Most Jews would guess that the year begins with Rosh Hashanah, and in some ways, they would be right.
But the Mishnah at M Rosh Hashanah 1:1 informs us that there are actually four New Years, each with its own purpose, each emphasizing the simple, stirring truth that life is a constant process of new beginnings.
The counting of the years begins with Rosh Hashanah, making it a reasonable starting point.
But the counting of the months starts with Nisan, the month of Passover—so we could just as logically start there as well. (This is why the Torah gives the dates of Rosh Hashanah [at Numbers 29:1] as “the first day of the seventh month,” but also commands at Exodus 12:1 that Nisan, the month of Passover, be “the first of the year’s months for you.”)

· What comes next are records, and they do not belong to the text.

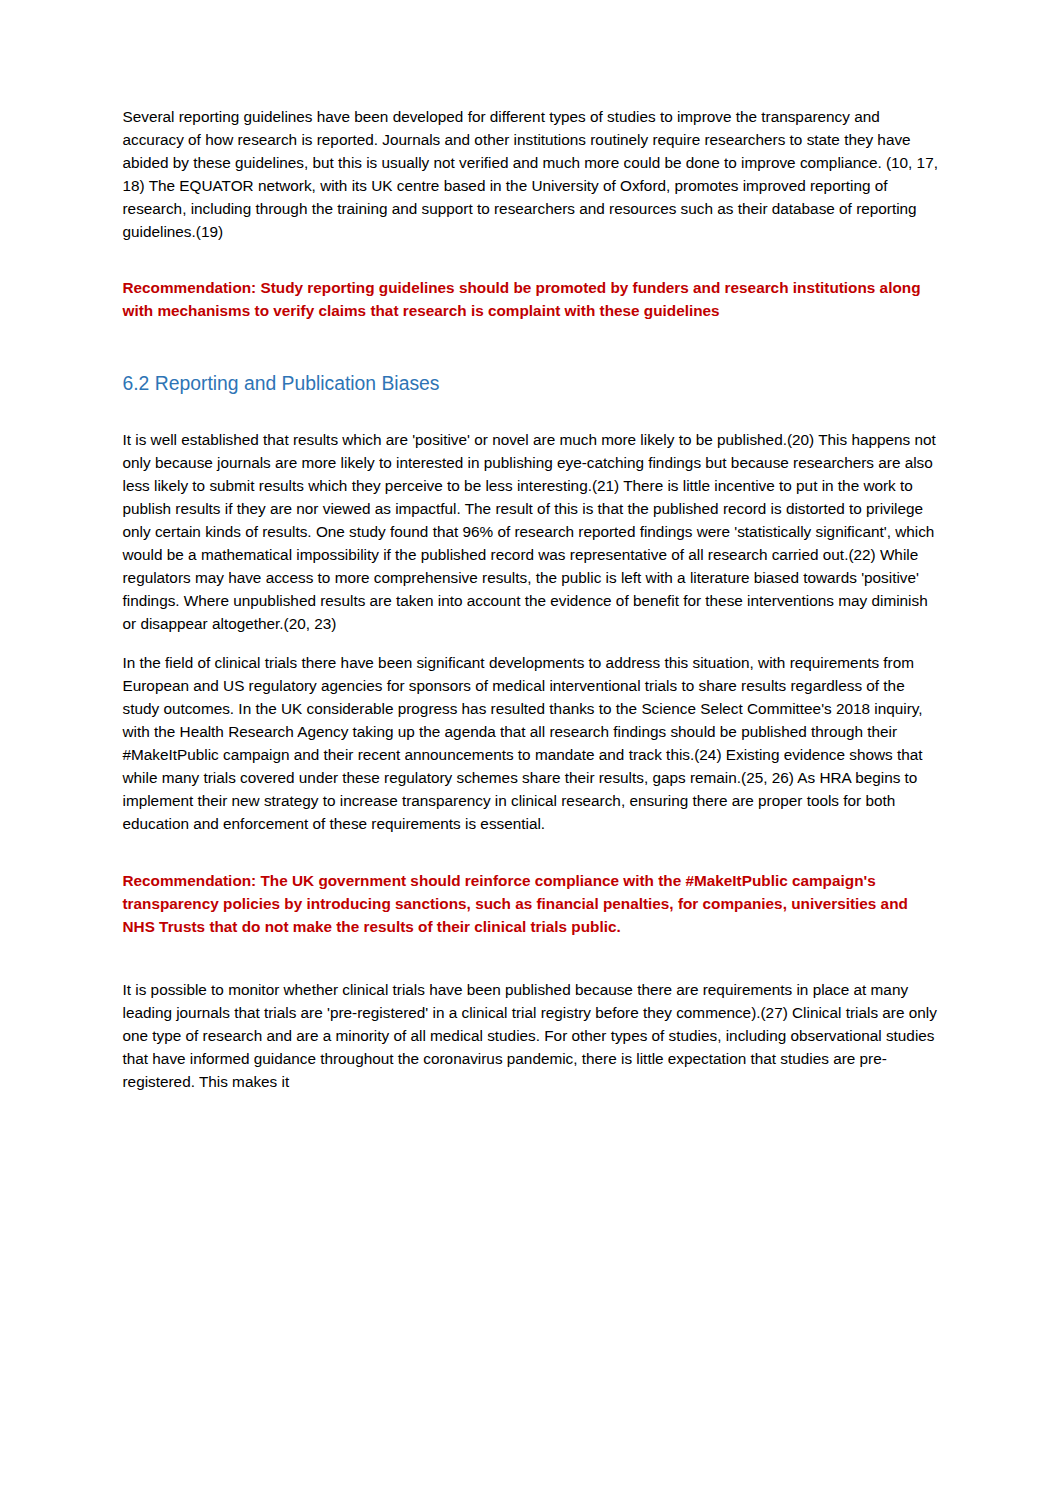Several reporting guidelines have been developed for different types of studies to improve the transparency and accuracy of how research is reported. Journals and other institutions routinely require researchers to state they have abided by these guidelines, but this is usually not verified and much more could be done to improve compliance. (10, 17, 18) The EQUATOR network, with its UK centre based in the University of Oxford, promotes improved reporting of research, including through the training and support to researchers and resources such as their database of reporting guidelines.(19)
Recommendation: Study reporting guidelines should be promoted by funders and research institutions along with mechanisms to verify claims that research is complaint with these guidelines
6.2 Reporting and Publication Biases
It is well established that results which are 'positive' or novel are much more likely to be published.(20) This happens not only because journals are more likely to interested in publishing eye-catching findings but because researchers are also less likely to submit results which they perceive to be less interesting.(21) There is little incentive to put in the work to publish results if they are nor viewed as impactful. The result of this is that the published record is distorted to privilege only certain kinds of results. One study found that 96% of research reported findings were 'statistically significant', which would be a mathematical impossibility if the published record was representative of all research carried out.(22) While regulators may have access to more comprehensive results, the public is left with a literature biased towards 'positive' findings. Where unpublished results are taken into account the evidence of benefit for these interventions may diminish or disappear altogether.(20, 23)
In the field of clinical trials there have been significant developments to address this situation, with requirements from European and US regulatory agencies for sponsors of medical interventional trials to share results regardless of the study outcomes. In the UK considerable progress has resulted thanks to the Science Select Committee's 2018 inquiry, with the Health Research Agency taking up the agenda that all research findings should be published through their #MakeItPublic campaign and their recent announcements to mandate and track this.(24) Existing evidence shows that while many trials covered under these regulatory schemes share their results, gaps remain.(25, 26) As HRA begins to implement their new strategy to increase transparency in clinical research, ensuring there are proper tools for both education and enforcement of these requirements is essential.
Recommendation: The UK government should reinforce compliance with the #MakeItPublic campaign's transparency policies by introducing sanctions, such as financial penalties, for companies, universities and NHS Trusts that do not make the results of their clinical trials public.
It is possible to monitor whether clinical trials have been published because there are requirements in place at many leading journals that trials are 'pre-registered' in a clinical trial registry before they commence).(27) Clinical trials are only one type of research and are a minority of all medical studies. For other types of studies, including observational studies that have informed guidance throughout the coronavirus pandemic, there is little expectation that studies are pre-registered. This makes it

Rosh Hashanah celebrates the birth of the world and Passover celebrates the birth of the Jewish people, but there are other New Years as well: the first of Elul, which tradition made the New Year for the purpose of tithing cattle, and the fifteenth of the month of Sh’vat (also spelled Shvat or Shevat) (or, according to an alternate vision, the first of Sh’vat), acclaimed as the New Year for the laws that govern planting trees and eating their fruit.
So when does the Jewish year begin?
In a circle, one beginning is as good as another, so we can begin with the High Holidays.
The Hebrew name for these holy days is yamim nora’im (days of awe), but this name is less old than one might think.
Isaac Klein, writing in A Guide to Jewish Religious Practice (p. 176), attributes the term to Rabbi Jacob ben Moses Moelin, known as the Maharil (1365–1427), and infers from this that the solemn mood we associate with Rosh Hashanah is the result of a long and complicated development that occurred over a period of hundreds of years.